The overall message both European leaders espouse is a claim that national sovereignty is being undermined by globalization, and nation states and their traditional cultures and lifestyles are being weakened by bankers and urban elites.

Like Orban, Duda and the PiS (Law and Justice Party) have been accused by domestic critics and Brussels of eroding democratic checks and balances, of seeking to curb judicial independence, and of expanding state control over the media and civil society. But as in Hungary, wide-ranging social spending and economic growth have been key factors behind the recent election wins by the conservative-nationalists. The PiS won last October's parliamentary election, say analysts, partly thanks to generous social benefits, including lowering the retirement age.

'Family values'

Duda had hoped to focus largely on economic issues, according to his campaign advisers, Before the pandemic, Poland's economy was growing by nearly 5 percent. But the pandemic has prompted an economic downturn and Poland is headed for its first recession since the end of communism. This has prompted Duda's increased emphasis on "family values" and polarizing cultural issues.

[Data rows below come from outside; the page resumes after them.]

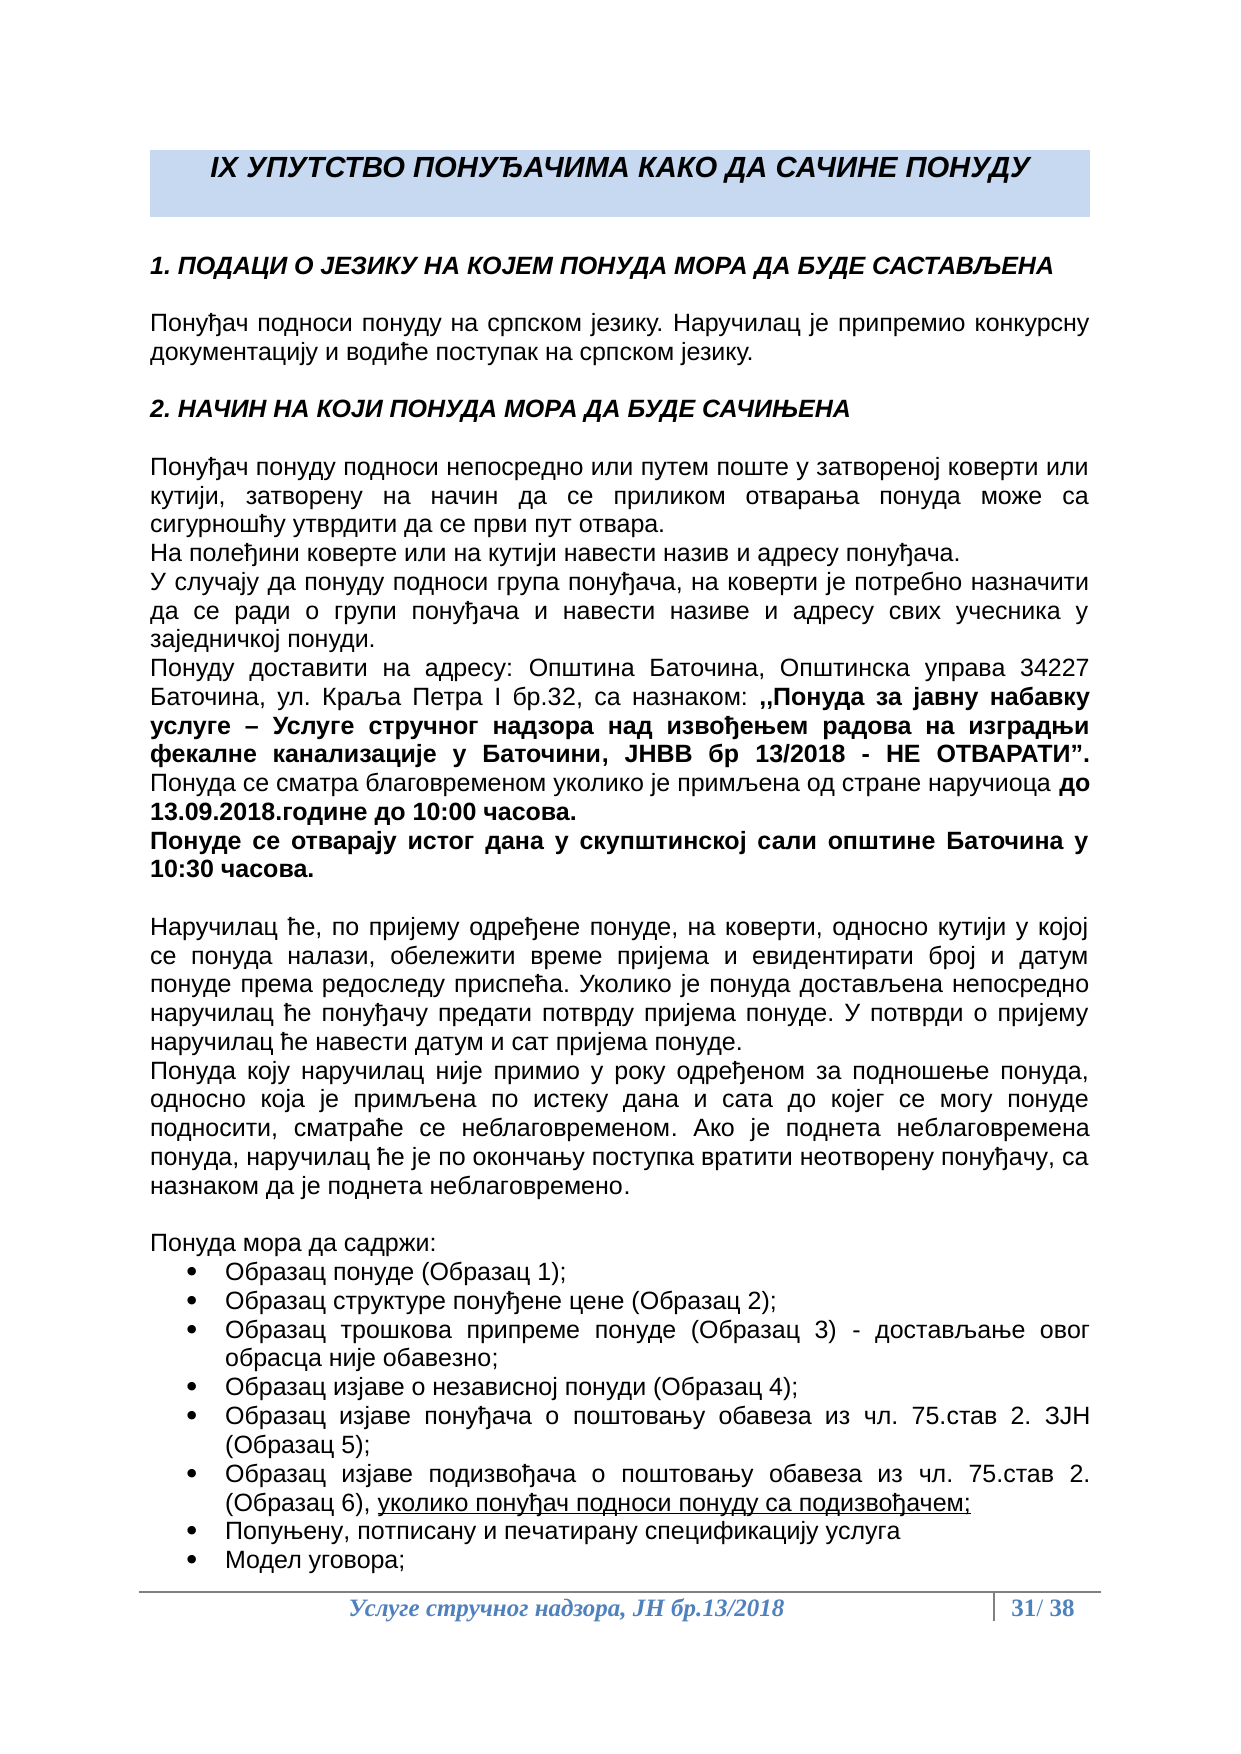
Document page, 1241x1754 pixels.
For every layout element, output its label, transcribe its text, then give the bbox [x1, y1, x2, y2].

list Образац изјаве подизвођача о поштовању обавеза из чл. 75.став 2. (Образац 6), уколико понуђач подноси понуду са подизвођачем; [187, 1459, 1090, 1516]
list Попуњену, потписану и печатирану спецификацију услуга [187, 1516, 1090, 1545]
list Образац понуде (Образац 1); [187, 1257, 1090, 1286]
text Наручилац ће, по пријему одређене понуде, на коверти, односно кутији у којој се понуда налази, обележити време пријема и евидентирати број и датум понуде према редоследу приспећа. Уколико је понуда достављена непосредно наручилац ће понуђачу предати потврду пријема понуде. У потврди о пријему наручилац ће навести датум и сат пријема понуде. [150, 912, 1090, 1056]
text 2. НАЧИН НА КОЈИ ПОНУДА МОРА ДА БУДЕ САЧИЊЕНА [150, 394, 1090, 423]
text Понуде се отварају истог дана у скупштинској сали општине Баточина у 10:30 часова. [150, 826, 1090, 883]
text Понуду доставити на адресу: Општина Баточина, Општинска управа 34227 Баточина, ул. Краља Петра I бр.32, са назнаком: ,,Понуда за јавну набавку услуге – Услуге стручног надзора над извођењем радова на изградњи фекалне канализације у Баточини, ЈНВВ бр 13/2018 - НЕ ОТВАРАТИ”. Понуда се сматра благовременом уколико је примљена од стране наручиоца до 13.09.2018.године до 10:00 часова. [150, 653, 1090, 826]
text На полеђини коверте или на кутији навести назив и адресу понуђача. [150, 538, 1090, 567]
text Понуда коју наручилац није примио у року одређеном за подношење понуда, односно која је примљена по истеку дана и сата до којег се могу понуде подносити, сматраће се неблаговременом. Ако је поднета неблаговремена понуда, наручилац ће је по окончању поступка вратити неотворену понуђачу, са назнаком да је поднета неблаговремено. [150, 1056, 1090, 1199]
list Образац трошкова припреме понуде (Образац 3) - достављање овог обрасца није обавезно; [187, 1314, 1090, 1372]
text Понуђач понуду подноси непосредно или путем поште у затвореној коверти или кутији, затворену на начин да се приликом отварања понуда може са сигурношћу утврдити да се први пут отвара. [150, 452, 1090, 538]
text Понуђач подноси понуду на српском језику. Наручилац је припремио конкурсну документацију и водиће поступак на српском језику. [150, 308, 1090, 366]
list Образац изјаве о независној понуди (Образац 4); [187, 1372, 1090, 1401]
text 1. ПОДАЦИ О ЈЕЗИКУ НА КОЈЕМ ПОНУДА МОРА ДА БУДЕ САСТАВЉЕНА [150, 251, 1090, 279]
list Образац изјаве понуђача о поштовању обавеза из чл. 75.став 2. ЗЈН (Образац 5); [187, 1401, 1090, 1459]
text Понуда мора да садржи: [150, 1228, 1090, 1257]
list Образац структуре понуђене цене (Образац 2); [187, 1286, 1090, 1314]
list Модел уговора; [187, 1545, 1090, 1574]
text IX УПУТСТВО ПОНУЂАЧИМА КАКО ДА САЧИНЕ ПОНУДУ [150, 150, 1090, 183]
text У случају да понуду подноси група понуђача, на коверти је потребно назначити да се ради о групи понуђача и навести називе и адресу свих учесника у заједничкој понуди. [150, 567, 1090, 653]
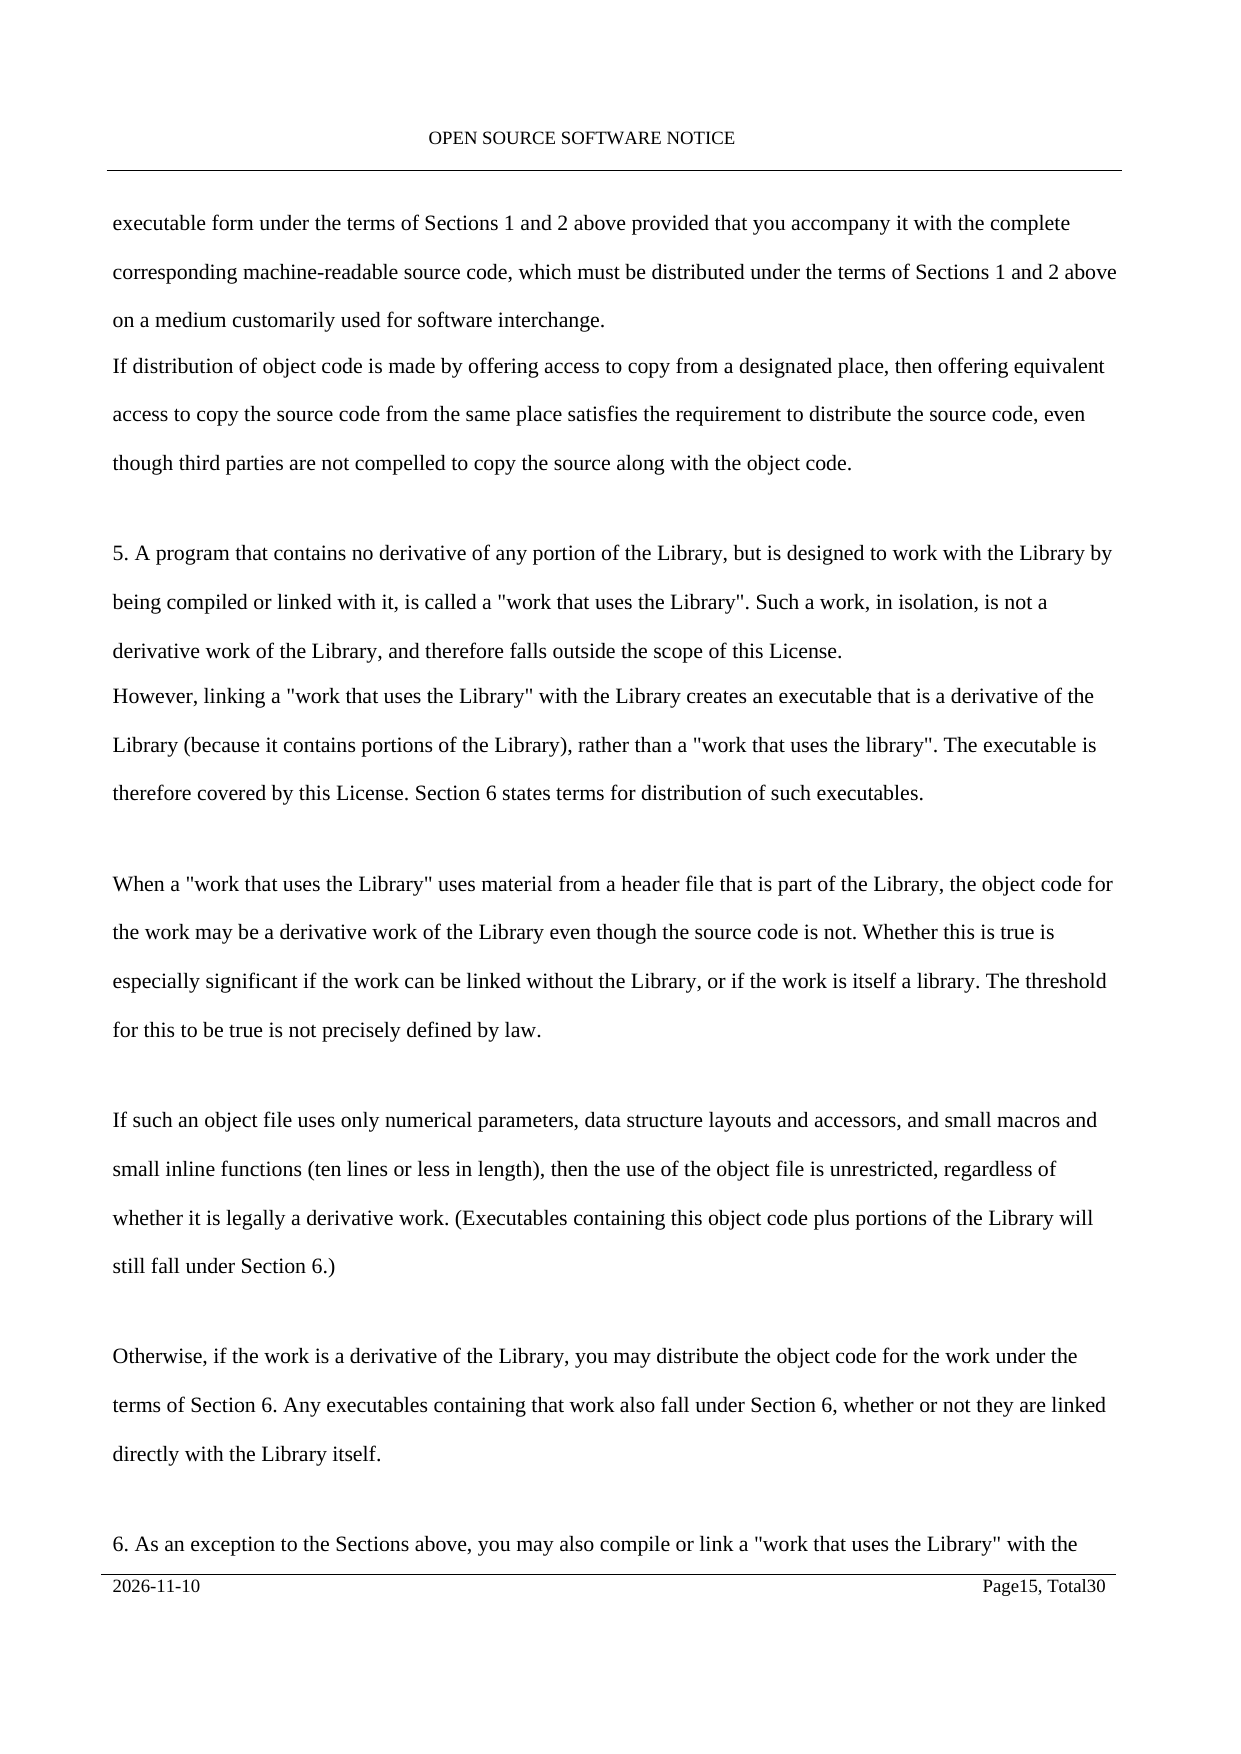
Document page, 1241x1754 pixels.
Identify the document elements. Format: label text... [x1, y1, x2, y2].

text If distribution of object code is made by offering access to copy from a designated place, then offering equivalent access to copy the source code from the same place satisfies the requirement to distribute the source code, even though third parties are not compelled to copy the source along with the object code. [112, 349, 1128, 479]
text Otherwise, if the work is a derivative of the Library, you may distribute the object code for the work under the terms of Section 6. Any executables containing that work also fall under Section 6, whether or not they are linked directly with the Library itself. [112, 1340, 1128, 1470]
text However, linking a "work that uses the Library" with the Library creates an executable that is a derivative of the Library (because it contains portions of the Library), rather than a "work that uses the library". The executable is therefore covered by this License. Section 6 states terms for distribution of such executables. [112, 679, 1128, 809]
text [112, 1528, 1128, 1560]
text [112, 206, 1128, 336]
text When a "work that uses the Library" uses material from a header file that is part of the Library, the object code for the work may be a derivative work of the Library even though the source code is not. Whether this is true is especially significant if the work can be linked without the Library, or if the work is itself a library. The threshold for this to be true is not precisely defined by law. [112, 867, 1128, 1046]
text If such an object file uses only numerical parameters, data structure layouts and accessors, and small macros and small inline functions (ten lines or less in length), then the use of the object file is unrestricted, regardless of whether it is legally a derivative work. (Executables containing this object code plus portions of the Library will still fall under Section 6.) [112, 1103, 1128, 1282]
text 5. A program that contains no derivative of any portion of the Library, but is designed to work with the Library by being compiled or linked with it, is called a "work that uses the Library". Such a work, in isolation, is not a derivative work of the Library, and therefore falls outside the scope of this License. [112, 537, 1128, 667]
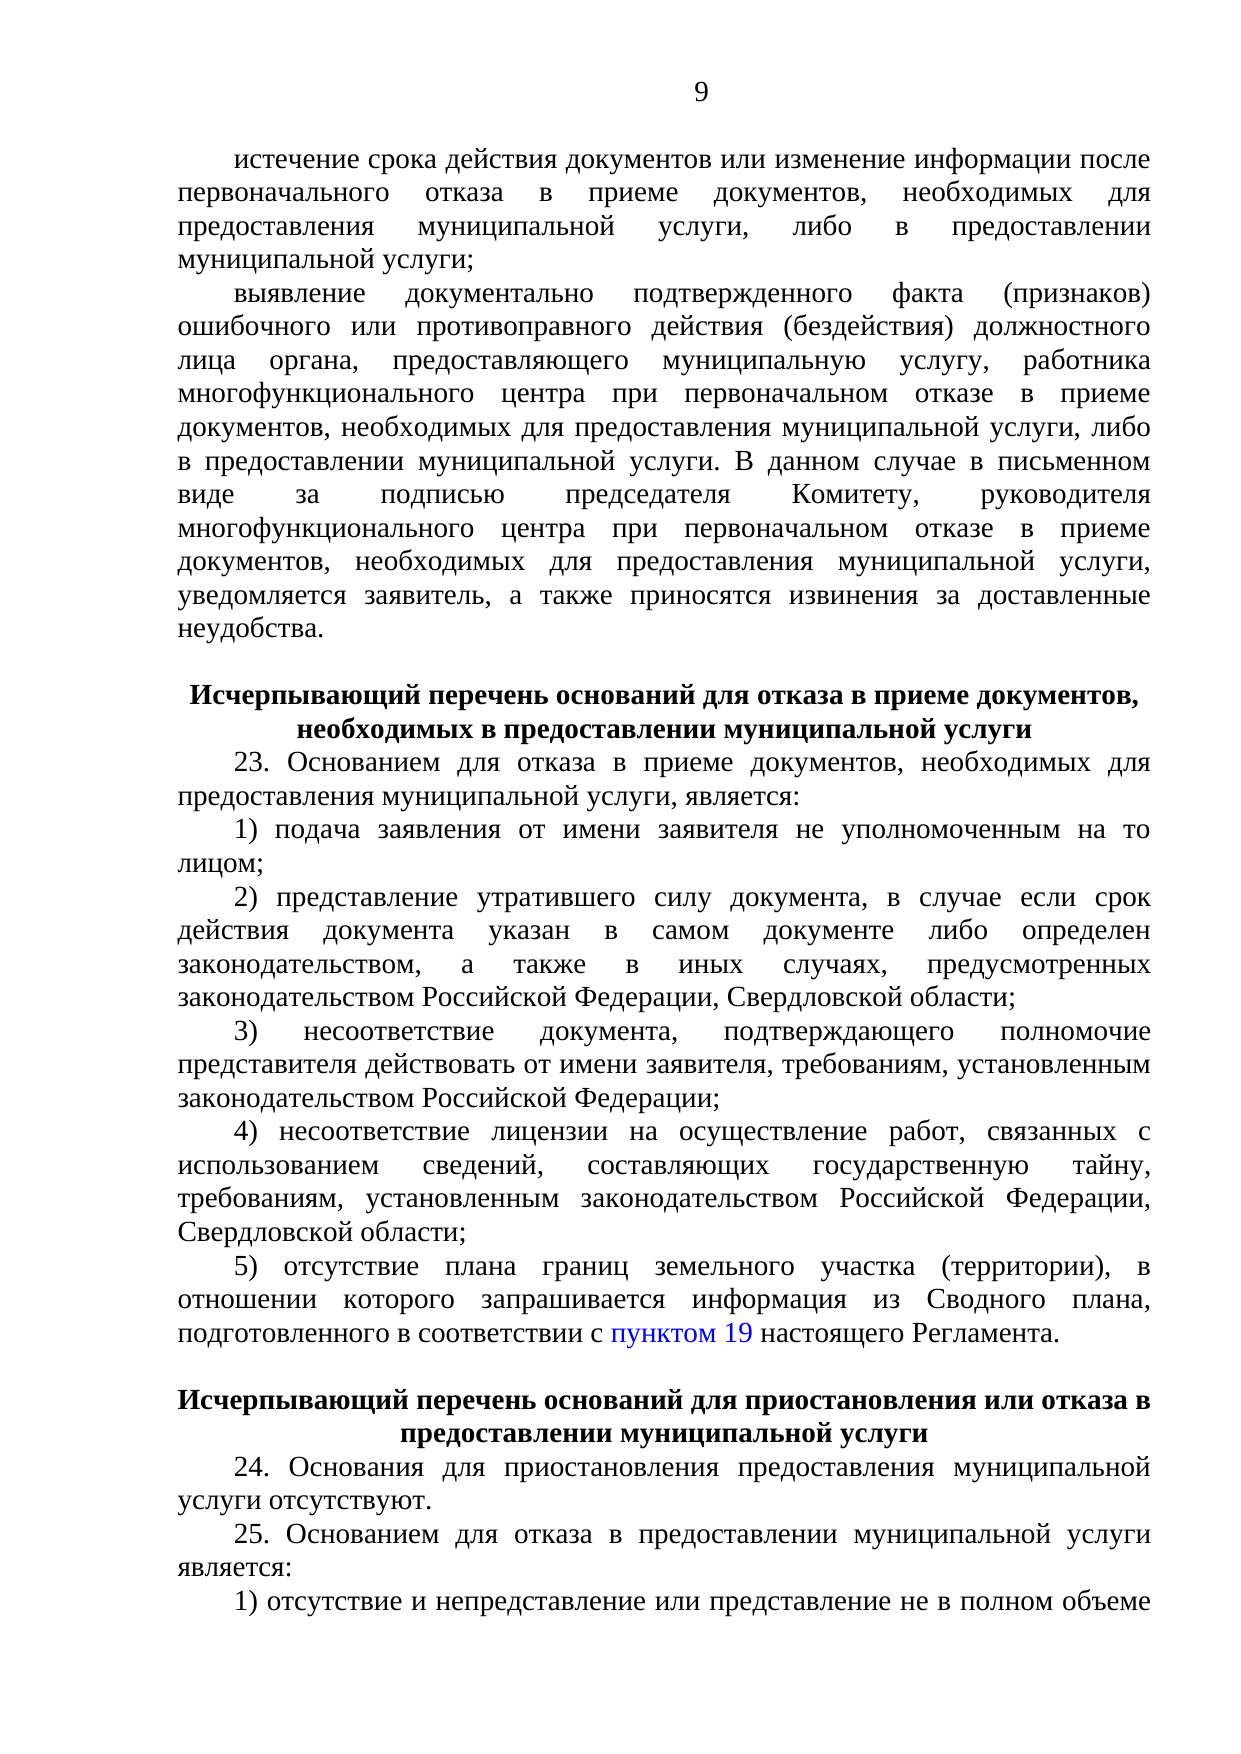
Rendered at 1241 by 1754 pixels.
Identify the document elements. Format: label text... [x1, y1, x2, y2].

text 24. Основания для приостановления предоставления муниципальной услуги отсутствуют. [177, 1449, 1152, 1516]
text 3) несоответствие документа, подтверждающего полномочие представителя действовать от имени заявителя, требованиям, установленным законодательством Российской Федерации; [177, 1013, 1152, 1113]
title Исчерпывающий перечень оснований для отказа в приеме документов, необходимых в предоставлении муниципальной услуги [177, 677, 1152, 744]
text 2) представление утратившего силу документа, в случае если срок действия документа указан в самом документе либо определен законодательством, а также в иных случаях, предусмотренных законодательством Российской Федерации, Свердловской области; [177, 879, 1152, 1013]
text 5) отсутствие плана границ земельного участка (территории), в отношении которого запрашивается информация из Сводного плана, подготовленного в соответствии с пунктом 19 настоящего Регламента. [177, 1248, 1152, 1348]
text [177, 1583, 1152, 1617]
text 1) подача заявления от имени заявителя не уполномоченным на то лицом; [177, 812, 1152, 879]
text выявление документально подтвержденного факта (признаков) ошибочного или противоправного действия (бездействия) должностного лица органа, предоставляющего муниципальную услугу, работника многофункционального центра при первоначальном отказе в приеме документов, необходимых для предоставления муниципальной услуги, либо в предоставлении муниципальной услуги. В данном случае в письменном виде за подписью председателя Комитету, руководителя многофункционального центра при первоначальном отказе в приеме документов, необходимых для предоставления муниципальной услуги, уведомляется заявитель, а также приносятся извинения за доставленные неудобства. [177, 275, 1152, 644]
text 25. Основанием для отказа в предоставлении муниципальной услуги является: [177, 1516, 1152, 1583]
text истечение срока действия документов или изменение информации после первоначального отказа в приеме документов, необходимых для предоставления муниципальной услуги, либо в предоставлении муниципальной услуги; [177, 141, 1152, 275]
title Исчерпывающий перечень оснований для приостановления или отказа в предоставлении муниципальной услуги [177, 1382, 1152, 1449]
text 4) несоответствие лицензии на осуществление работ, связанных с использованием сведений, составляющих государственную тайну, требованиям, установленным законодательством Российской Федерации, Свердловской области; [177, 1113, 1152, 1248]
text 23. Основанием для отказа в приеме документов, необходимых для предоставления муниципальной услуги, является: [177, 744, 1152, 812]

The Polish president's focus on LGBT+ rights and liberal values have delighted his base of socially conservative supporters in rural and small-town Poland. But gay rights campaigners and urban liberals have been enraged by Duda's condemnation of the LGBT movement as "a foreign ideology" and his comparison of it to indoctrination seen during the Soviet era.

Trzaskowski has been running on the campaign slogan "Enough is enough," and has focused on rule of law, corruption issues and European liberal values. But his main challenge is to broaden his appeal beyond Warsaw and to make headway with the country's small-town voters. Trzaskowski has been circumspect in his support for gay rights.

"He's talented, and he's a fully European intellectual, but that's not necessarily a recommendation in the elections," Adam Michnik, editor of the liberal newspaper Gazeta Wyborcza, said last week.